Allows proteins to enter an active synapse based on the spine’s activity, acting like a filter to control protein entry.

Question 39

What is the role of synapse-specific capture or marking in functional plasticity?

Answer 39

Synapse-specific marking guides proteins to their proper locations within the synapse.

Question 40

How does local protein synthesis relate to functional plasticity?

Answer 40

Local protein synthesis, regulated by spine activity, determines which proteins can enter or exit the synapse through the spine neck filter, contributing to functional plasticity.

Question 41

What is activity-dependent recruitment in terms of plasticity?

Answer 41

Activity-dependent recruitment involves adjusting the strength of synaptic connections based on the level of spine activity.

Question 42

How does a high-frequency stimulus affect activity-dependent recruitment?

Answer 42

High-frequency stimuli activate the relevant receptors within the spine, triggering the insertion of more receptors and transport vesicles into the membrane.

Question 43

What happens with low-frequency stimuli in activity-dependent recruitment?

Answer 43

Low-frequency stimuli reduce synaptic strength by destabilizing actin, making dendritic spines less efficient, leading to the removal of NMDA receptors and altering the spine’s activity based on calcium levels.

Question 44

What is the role of the RARC(Receptor Activity-Regulated Cytoskeleton-Associated Protein) protein in synaptic strengthening?

Answer 44

RARC protein binds to actin and plays a crucial role in memory formation and the strengthening of synaptic contacts.

Question 45

How does Arc protein affect synaptic changes?

Answer 45

Arc protein binds to actin and reshapes the spine head, leading to structural enlargement and functional activation of the synapse.

Question 46

How can manipulating the density of glutamatergic synapses affect synapse function?

Answer 46

Modifying the density of glutamatergic synapses, either by increasing or decreasing it, can disrupt synapse function, potentially leading to a variety of pathological conditions.

Question 47

How does synaptic density change with age?

Answer 47

Synaptic density increases in early development, but decreases as the brain matures through a pruning process, removing excess connections and keeping only essential ones.

Question 48

Mitochondria and synaptic aging:

Answer 48

As mitochondria age, their decline affects synaptic function since they produce essential energy for synapses, potentially leading to age-related changes in synaptic connections.

Question 49

What does the release of cytochrome c indicate in mitochondria?

Answer 49

The release of cytochrome c is an indicator of mitochondrial aging and can affect synaptic performanc

Question 50

How does mitochondria age?

Answer 50

Mitochondria can age due to the accumulation of mutations in their circular genome, leading to changes in their structure and function over time.

Question 51

SA: Summarize experimental evidence that synaptic vesicles are recycled in the axon
terminal.

Answer 51

Synaptic vesicle recycling was confirmed through an experiment using horseradish peroxidase (HRP) at a frog neuromuscular junction.
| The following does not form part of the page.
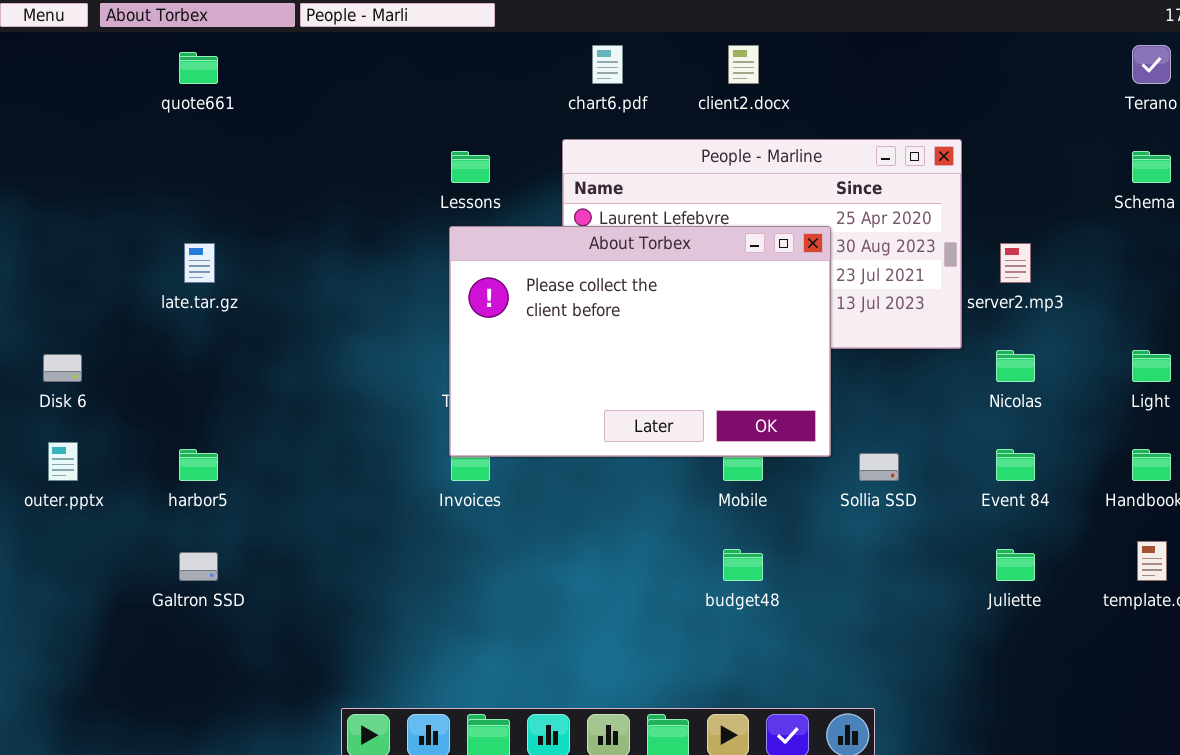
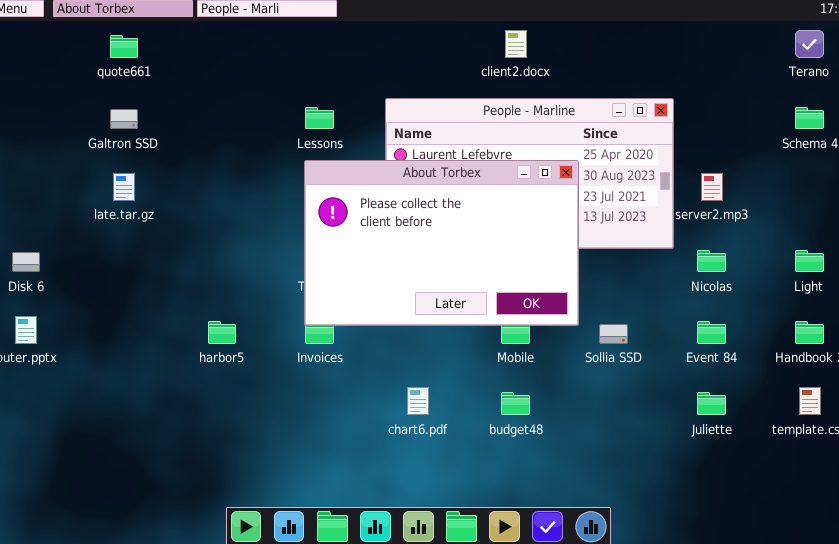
chart6.pdf: [592,45,623,84] -> [407,387,429,415], moved
harbor5: [179,449,218,481] -> [208,321,236,344], moved
Galtron SSD: [179,552,218,581] -> [110,109,138,129], moved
HRP was applied and neurons stimulated. Observation showed HRP initially in coated vesicles, then in endosomes, and finally in newly-formed synaptic vesicles.

Question 52

SA: What are the three major types of ionotropic glutamate receptors, and why were they
given their specific names? Why are two types of these receptors considered to be
particularly important?

Answer 52

The three main ionotropic glutamate receptors are NMDA, AMPA, and kainate.
- They’re named after substances that activate them.
- NMDA and AMPA receptors are vital as they’re found in most excitatory synapses in the brain.